An excellent facial can be prepared by adding soapnut to a mixture of clay and milk powder for cleansing the skin delicately. In addition, soapnut can also be blended with salt scrubs to enhance its cleansing action. Soapnut encloses high amounts of saponins, which are used in the form of a textile auxiliary and also for toothpaste production. Soapnut is also helpful for curing more than a few ailments, such as common cold, constipation, pimples, nausea, epilepsy and some others.
In addition, soapnut is also employed for treating conditions like diarrhea, asthma, verminosis, and cholera as well as gastralgia dyspepsia. This herb is also used for treating hysteria, lumbago (pain in the lumbar region), and dyspepsia as well as worm affection. Soapnut is often used in the form of a surfactant and also for cleansing hairs as well as fabrics.
The soapnut trees enclose the maximum amount of saponin, which is a naturally occurring detergent extensively used for cleaning several things. In addition, soapnut has also been used for various therapeutic purposes in the form of an emetic, expectorant, contraceptive as well as for curing a number of conditions, including head lice, psoriasis, epilepsy, migraines and excessive salivation. Findings of various scientific studies have revealed that saponins contained in soap nuts restrain the growth of tumour cells. Soapnuts are extensively used in Ayurvedic cleansers and shampoos. In addition, Ayurvedic medicine uses soap nuts to treat skin conditions like eczema and psoriasis.
In the West too, soap manufacturers have been using saponins for long. Usually, they use saponins extracted from soap nuts along with several chemical additives that may not be essential for the real washing process and may harm the users as well as contaminate the environment. In fact, over the years, saponins have turned out to be extremely well-accepted substitutes for the chemical detergents.

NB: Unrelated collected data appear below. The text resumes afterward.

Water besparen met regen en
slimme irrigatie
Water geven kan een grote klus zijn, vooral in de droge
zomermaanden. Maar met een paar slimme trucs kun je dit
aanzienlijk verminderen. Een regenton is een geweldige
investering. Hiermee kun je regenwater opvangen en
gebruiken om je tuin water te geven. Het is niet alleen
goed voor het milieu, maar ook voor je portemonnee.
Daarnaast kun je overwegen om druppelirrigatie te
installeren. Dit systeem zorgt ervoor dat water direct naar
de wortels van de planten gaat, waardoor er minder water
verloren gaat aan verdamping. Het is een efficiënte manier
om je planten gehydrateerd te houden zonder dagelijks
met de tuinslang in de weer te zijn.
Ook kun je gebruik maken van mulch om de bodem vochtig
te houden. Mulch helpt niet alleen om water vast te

Saponins are considered to be environment friendly and also safe for use.
Habitat and cultivation
Soapnut is generally propagated by its seeds, which have been found to have a tendency to germinate without any difficulty. In order to ensure speedy as well as satisfactory germination of these seeds, it is advisable that you drench them in warm water for no less than 24 hours prior to sowing. However, some people favour scratching the surface of the seeds before soaking them. They scarify the seeds by carefully scraping, filling or striking them. The soaked seeds may be sown right away into their permanent positions outdoors or in containers. To sow the seeds outdoors, you need to prepared square pits measuring 5 meters (16 feet) on all sides and these pits should be well spaced. Ideally, the pits or containers should be packed will clayey loam soil blended with manure from farmyard. Alternately, you may prepare nursery beds using the same soil and manure for sowing the seeds.
Chemical analysis of the soapnut fruit has revealed that its most important chemical constituents include saponins, kaempferol, sapindoside A and B, oleic, stearic, palmitic and linoleic and eicosenoic acids, B-sitosterol, glycerides as well as quercetin.